Another type of backup would be an image backup. Instead of backing up individual files on a system, we back up everything that is on a computer and create an exact duplicate or replica of that entire file system. This means we’re backing up the operating system, the user files, and anything else that might be stored on that computer. If we need to restore this data, we restore an exact duplicate of that particular system all simultaneously. This ensures that we’ll be able to restore everything to exactly the way it was when we originally took that image backup.
When we perform these backups, it can be to an offline backup system or an online backup system. With an offline backup system, you’re backing up your local devices to this backup component. It’s usually something that performs very quickly, and it’s over a secure channel. We have to make sure that the communication between the system that’s being backed up and the backup service itself is protected and constantly maintained, and it often requires that this information be stored at an offsite facility for disaster recovery purposes.

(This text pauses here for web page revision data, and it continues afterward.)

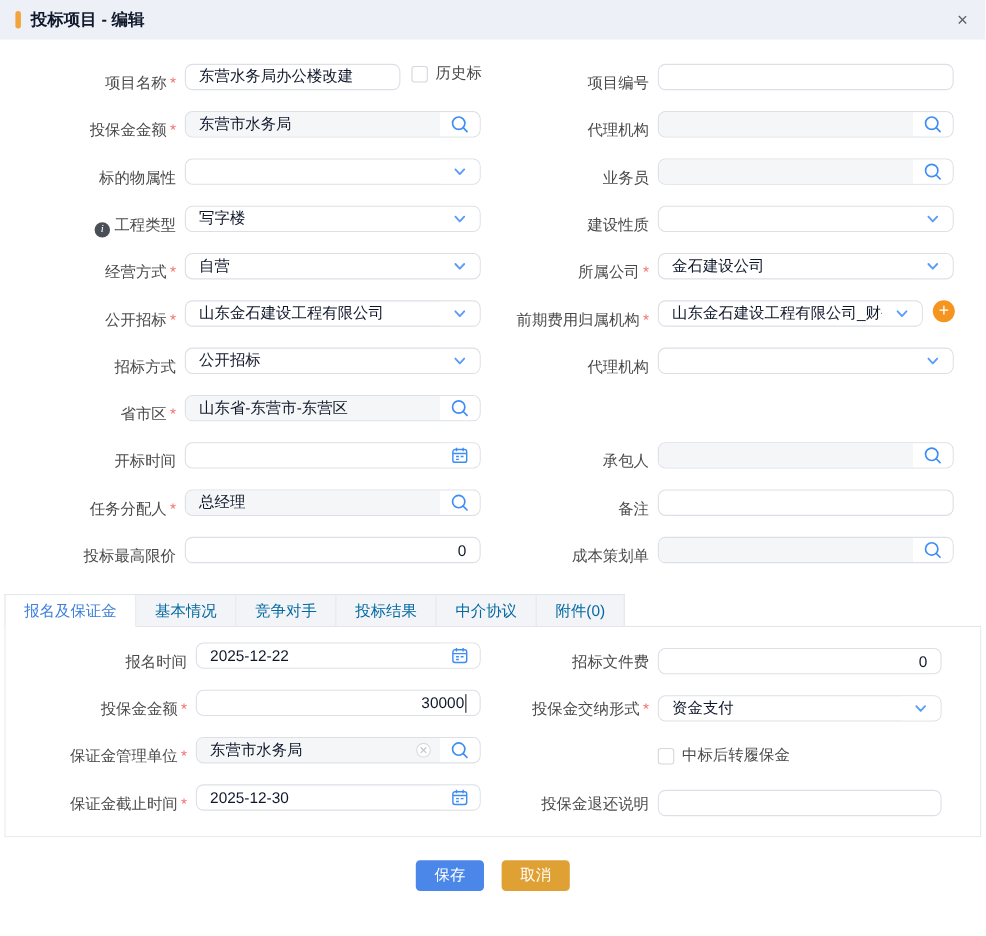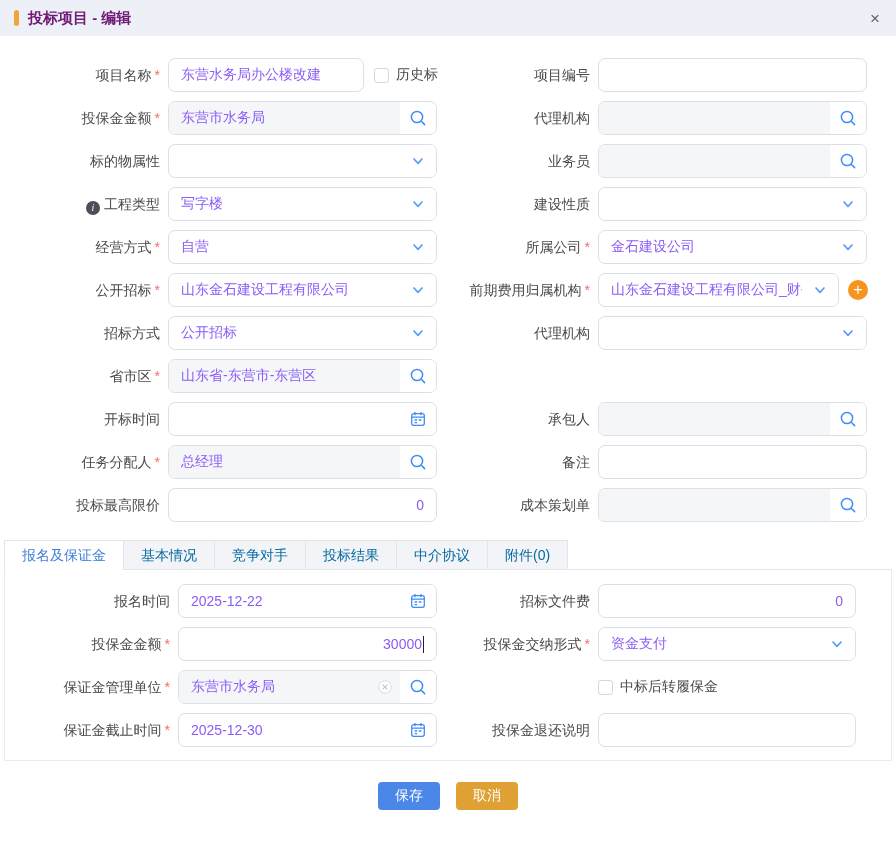--- a/index.html
+++ b/index.html
@@ -9,7 +9,7 @@
   
   .hdr { height:36px; background:#edf1f7; display:flex; align-items:center; padding:0 16px 0 14px; }
   .accent { width:5px; height:16px; border-radius:3px; background:#f2a33c; margin-right:9px; }
-  .hdr-title { font-size:15px; font-weight:700; color:#701a75; }
+  .hdr-title { font-size:15px; font-weight:700; color:#0f172a; }
   .close-btn { margin-left:auto; font-size:17px; color:#606266; cursor:pointer; line-height:1; }
 
   

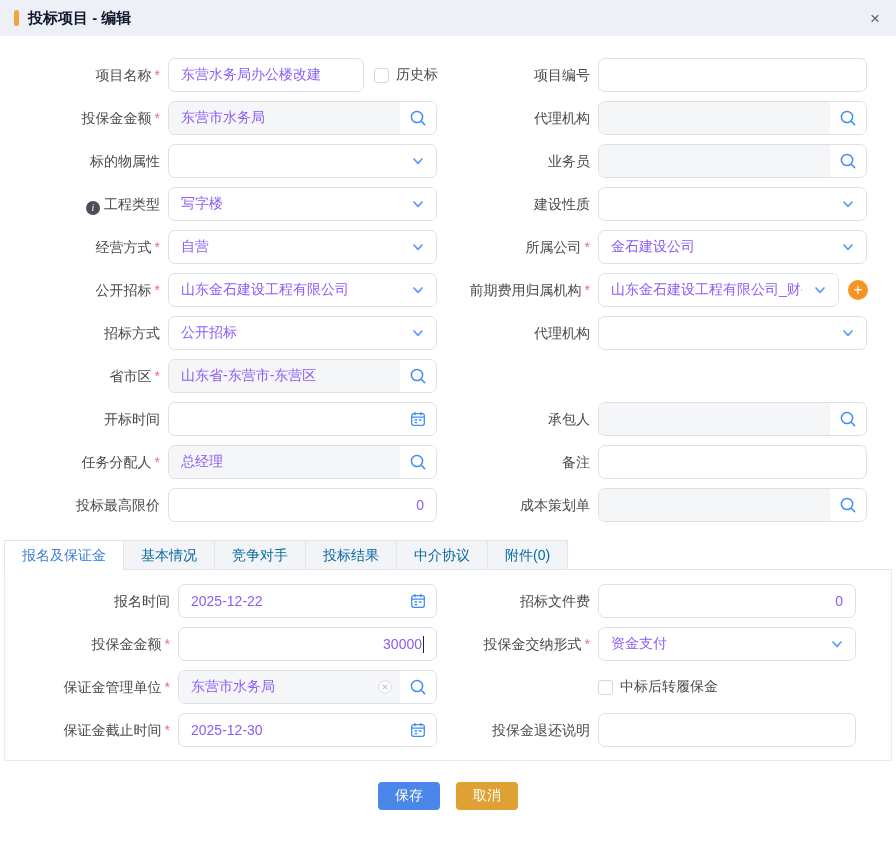--- a/index.html
+++ b/index.html
@@ -15,7 +15,7 @@
   
   .form { padding-top:22px; }
   .row { display:flex; margin-bottom:9px; }
-  .cell { display:flex; align-items:center; }
+  .cell { display:flex; align-items:flex-start; }
   .cell-l { width:448px; }
   .cell-r { width:448px; }
   .lbl { flex:0 0 168px; text-align:right; padding-right:8px; font-size:14px; color:#4a4a4a; white-space:nowrap; line-height:34px; }

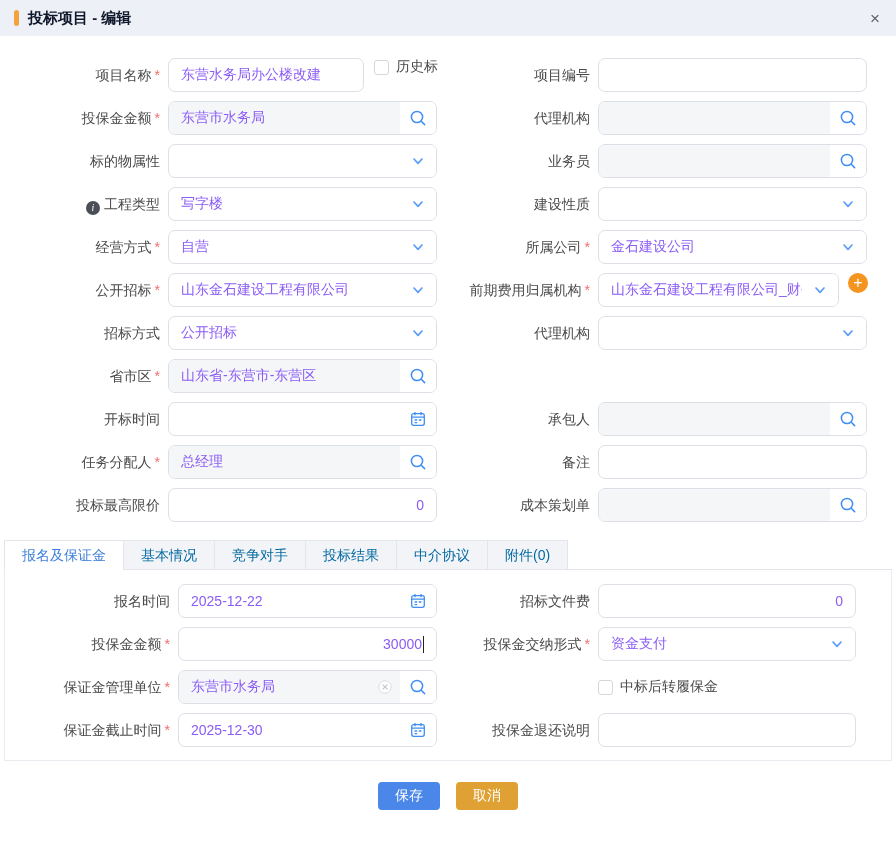--- a/index.html
+++ b/index.html
@@ -22,7 +22,7 @@
   .cell-r .lbl { flex:0 0 150px; }
   .req { color:#f56c6c; margin-left:3px; }
 
-  .ctl { height:34px; border:1px solid #dcdfe6; border-radius:7px; background:#fff; display:flex; align-items:stretch; overflow:hidden; width:269px; font-size:14px; color:#8b5cf6; }
+  .ctl { height:24px; border:1px solid #dcdfe6; border-radius:7px; background:#fff; display:flex; align-items:stretch; overflow:hidden; width:269px; font-size:14px; color:#0f172a; }
   .ctl .val { flex:1; display:flex; align-items:center; padding:0 12px; white-space:nowrap; overflow:hidden; }
   .ctl .sfx { flex:0 0 36px; display:flex; align-items:center; justify-content:center; background:#fff; }
   .ctl.w196 { width:196px; }

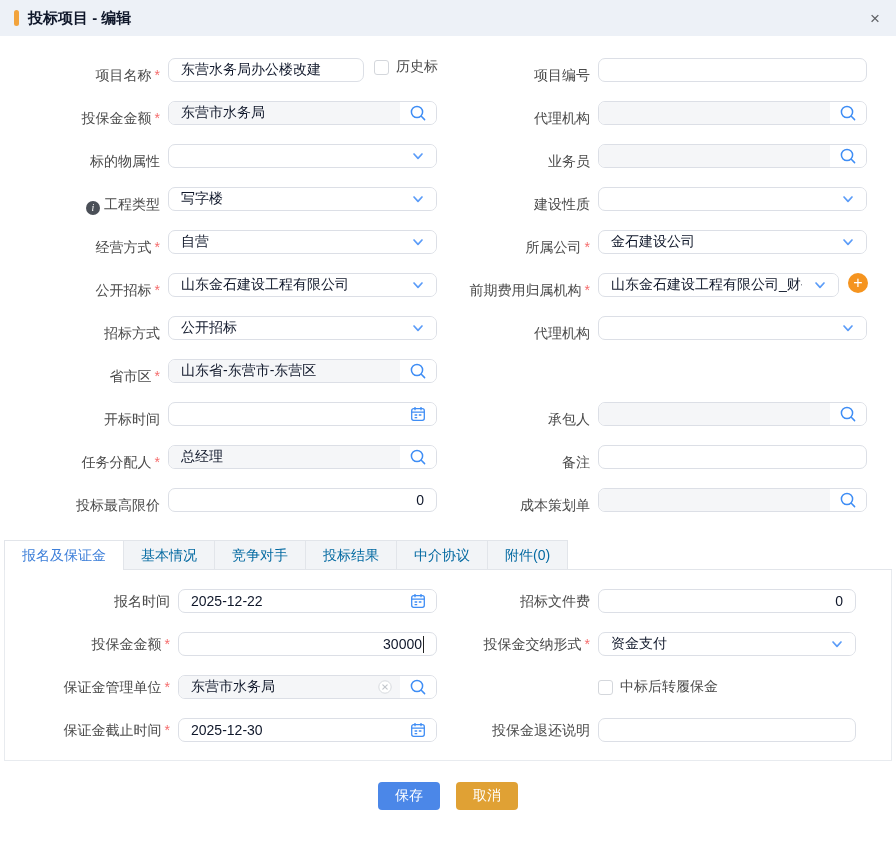--- a/index.html
+++ b/index.html
@@ -55,7 +55,7 @@
   .panel { border:1px solid #e8ebef; border-top:none; padding:14px 0 13px 0; }
   .trow { display:flex; margin-bottom:9px; }
   .trow:last-child { margin-bottom:0; }
-  .tcell-l { width:443px; display:flex; align-items:center; }
+  .tcell-l { width:443px; display:flex; align-items:flex-start; }
   .tcell-r { width:443px; display:flex; align-items:center; }
   .tcell-l .lbl { flex:0 0 173px; }
   .tcell-r .lbl { flex:0 0 150px; }

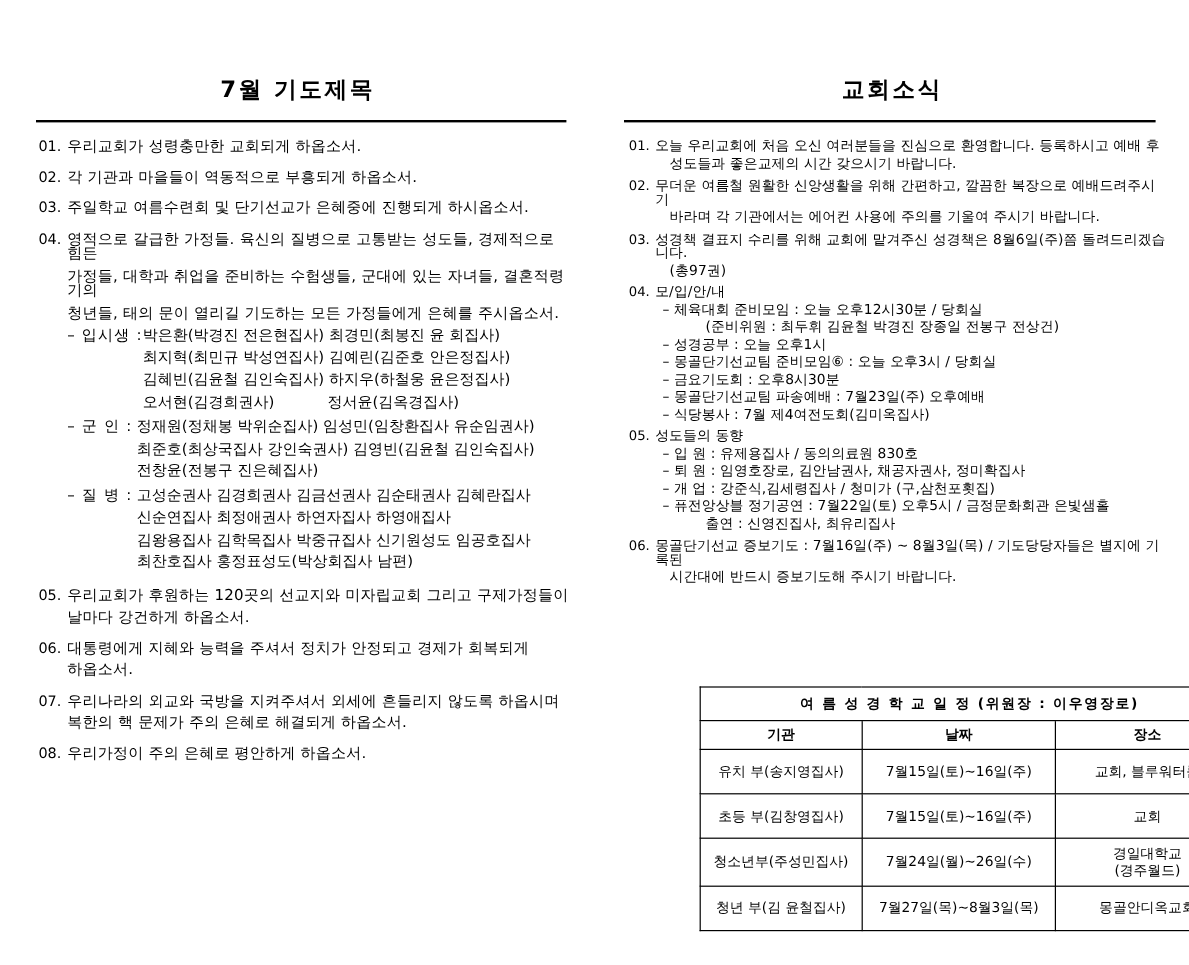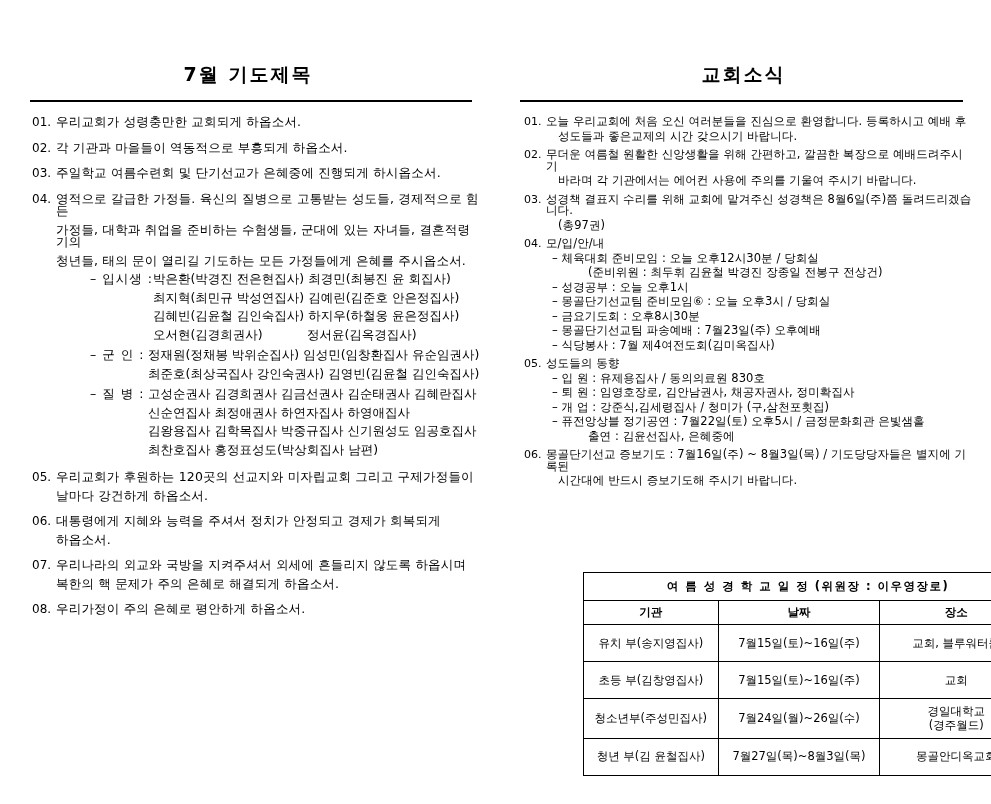--- a/index.html
+++ b/index.html
@@ -82,7 +82,6 @@
     flex: 0 0 58px;
     white-space: nowrap;
     letter-spacing: 1px;
-    margin-left: 34px;
   }
   .sub-rows {
     flex: 1;

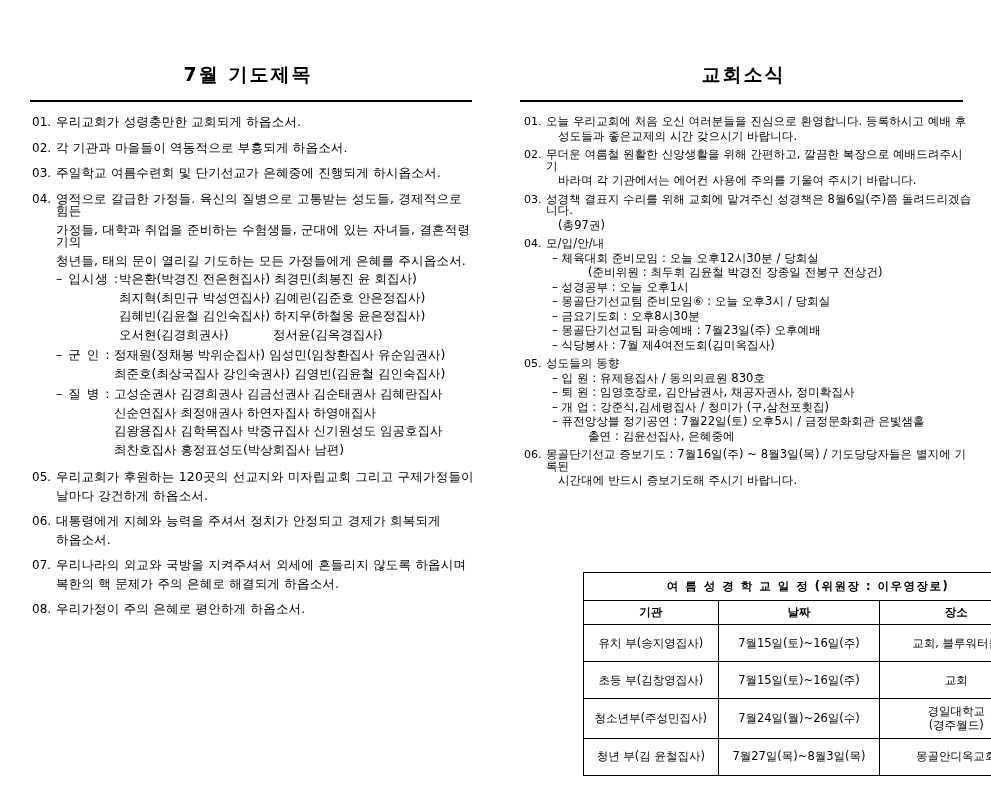--- a/index.html
+++ b/index.html
@@ -237,6 +237,9 @@
                 <span class="c1">최준호(최상국집사 강인숙권사)</span>
                 <span>김영빈(김윤철 김인숙집사)</span>
               </div>
+              <div class="sub-row">
+                <span class="c1">전창윤(전봉구 진은혜집사)</span>
+              </div>
             </div>
           </div>
 

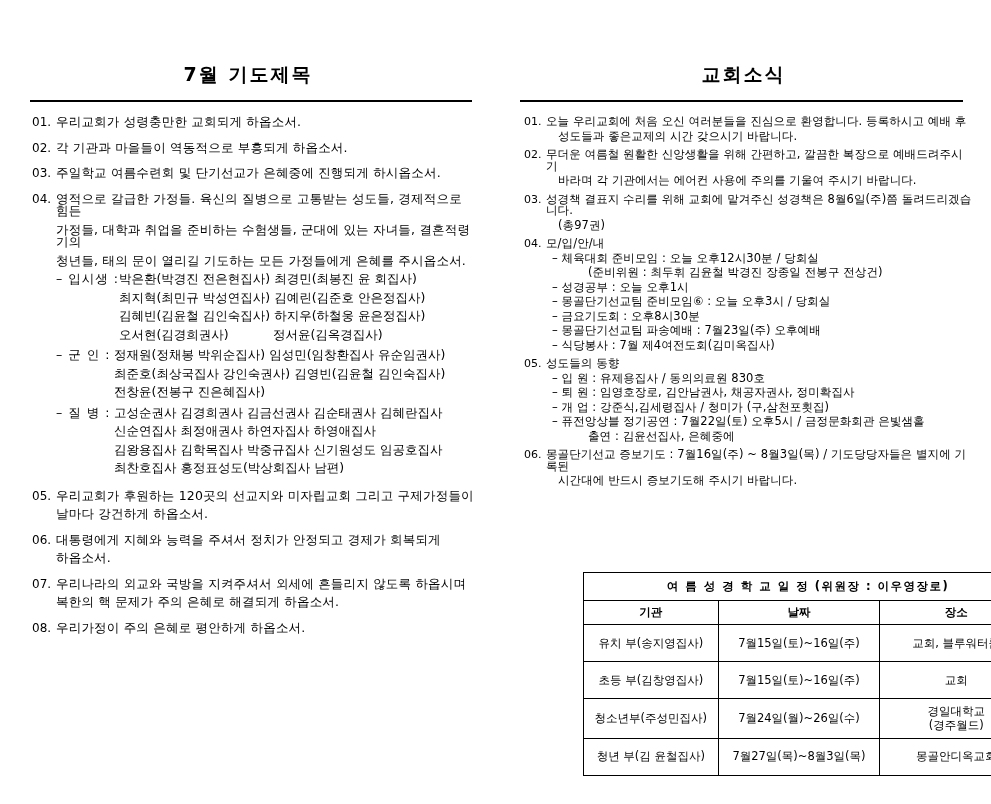--- a/index.html
+++ b/index.html
@@ -349,7 +349,7 @@
           <div class="nline dash">– 퇴 원 : 임영호장로, 김안남권사, 채공자권사, 정미확집사</div>
           <div class="nline dash">– 개  업 : 강준식,김세령집사 /  청미가 (구,삼천포횟집)</div>
           <div class="nline dash">– 퓨전앙상블 정기공연 : 7월22일(토) 오후5시 /  금정문화회관 은빛샘홀</div>
-          <div class="nline i3">출연 : 김윤선집사, 은혜중에</div>
+          <div class="nline i3">출연 : 신영진집사, 최유리집사</div>
         </div>
       </div>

An online backup is one that is constantly accessible and constantly updated throughout the day. This is one that occurs over the network, usually to a third-party or cloud-based service, and it’s usually over an encrypted channel. Since this backup is always online, it’s often accessible from any of your devices. So you may be able to back up to this online backup system from your workstation but be able to access that backup from your laptop or your mobile devices. Because this online backup system is constantly providing a backup and storing this information in the cloud, it requires enough bandwidth to be able to transfer these files and store them in a reasonable amount of time.